[ФРАГМЕНТ ДОКУМЕНТА]

Т. С. Есенина о В. Э. Мейерхольде и З. Н. Райх (сборник) - страница 25



О своей необратимой ссоре с З.Н. и о последствиях этой ссоры Хеся Александровна вам, надо полагать, рассказала. После этой истории я Гарина на Брюсовском не видела. Не бывал у нас в числе гостей и Ильинский. При всём при том совершенно не исключены их чисто деловые заходы к Мейерхольду домой. Кто угодно мог зайти, благо театр находился в двух шагах.

О Царёве запомнилась всякая всячина, но обстоятельств, вызвавших перепад в отношениях с ним, я могу не знать. Отлично помню его первое появление. В самом начале 1933-го года меня на две-три недели загнали на дачу дышать воздухом в обществе Лидии Анисимовны и немецкой овчарки. Мать и Мейер наведывались часто и однажды привезли с собой гостя. Они его и раньше знали, но сейчас как бы знакомились с ним заново – это было добытое в Ленинграде сокровище, будущий Арман Дюваль. Молодой человек, выйдя из машины, поскользнулся, упал навзничь, и дальше его вели уже под руки. Он зашиб себе копчик и был весь белый от боли. «Доктор» Мейерхольд ухаживал за ним, обкладывал подушками, заговаривал ему зубы, уверяя, что человеку иногда не мешает заболеть или ушибиться – после ухода, внимания, лечения ему потом будет ещё лучше, чем было раньше. Миша смущенно, застенчиво улыбался. До его переезда в Москву было ещё далеко, он должен был срочно вернуться в Ленинград, и с него взяли слово, что он пришлёт телеграмму о своём состоянии. Он прислал. Мать и Мейер смеялись, довольные тем, что телеграмма была остроумной: «После падения ещё лучше». Следующее воспоминание – лето того же года, гастроли в Киеве (меня и Костю взяли с собой). Царёв приехал сюда начинать работу над «Дамой». Он все дни проводил в нашем номере гостиницы, сюда же приходили другие актёры на первые считки. Но в основном З.Н., Мейер и Царёв занимались улучшением перевода, поминутно заглядывая в словарь и обсуждая каждую реплику. И это одно из моих приятных воспоминаний. Все трое были в превосходном настроении, поглядывали друг на друга влюблёнными глазами, много смеялись, но и много молчали, задумавшись, мнения свои не отстаивали, к соглашению приходили без споров. Жаль, что подробности стёрлись, я лишь изредка подсаживалась к ним, чтобы послушать.

Разумеется, Царёв бывал у нас до поры до времени. О том, как Мейерхольд усаживал его читать «Мцыри», написал М.Садовский* («Встречи с Мейерхольдом»). Всё так оно и было, только кое в чём автор лихо напутал, описав странный «день рождения Зинаиды Николаевны», когда гости были почему-то лишены стульев. День рождения Зинаиды Николаевны никогда не справляли. Садовский сумел забыть, что это было 60-летие Мейерхольда. Гостей тогда принимали дня три подряд (многие, поздравив, быстро уходили), угощение устраивали «а ля фуршет», когда гостей за стол не сажают, потому и были вынесены стулья. Происходило это ещё до премьеры «Дамы».

[/ФРАГМЕНТ ДОКУМЕНТА]

*ЦЕЛЬ ЗАДАНИЯ:*
Ответьте на вопросы по фрагменту воспоминаний.
1. Какие слова стояли в телеграмме, которую Царёв прислал из Ленинграда?
2. В каком городе летом 1933 года Царёв приступил к работе над «Дамой»?
3. Какое событие на самом деле отмечали, когда из комнаты вынесли стулья?

[СОХРАНЁННЫЕ ДАННЫЕ]

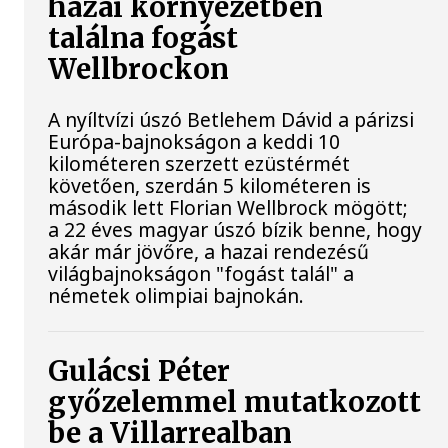
hazai környezetben
találna fogást
Wellbrockon
A nyíltvízi úszó Betlehem Dávid a párizsi
Európa-bajnokságon a keddi 10
kilométeren szerzett ezüstérmét
követően, szerdán 5 kilométeren is
második lett Florian Wellbrock mögött;
a 22 éves magyar úszó bízik benne, hogy
akár már jövőre, a hazai rendezésű
világbajnokságon "fogást talál" a
németek olimpiai bajnokán.
Gulácsi Péter
győzelemmel mutatkozott
be a Villarrealban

[/СОХРАНЁННЫЕ ДАННЫЕ]

*ОЖИДАЕМЫЙ ОТВЕТ:*
1. «После падения ещё лучше».
2. В Киеве.
3. 60-летие Мейерхольда.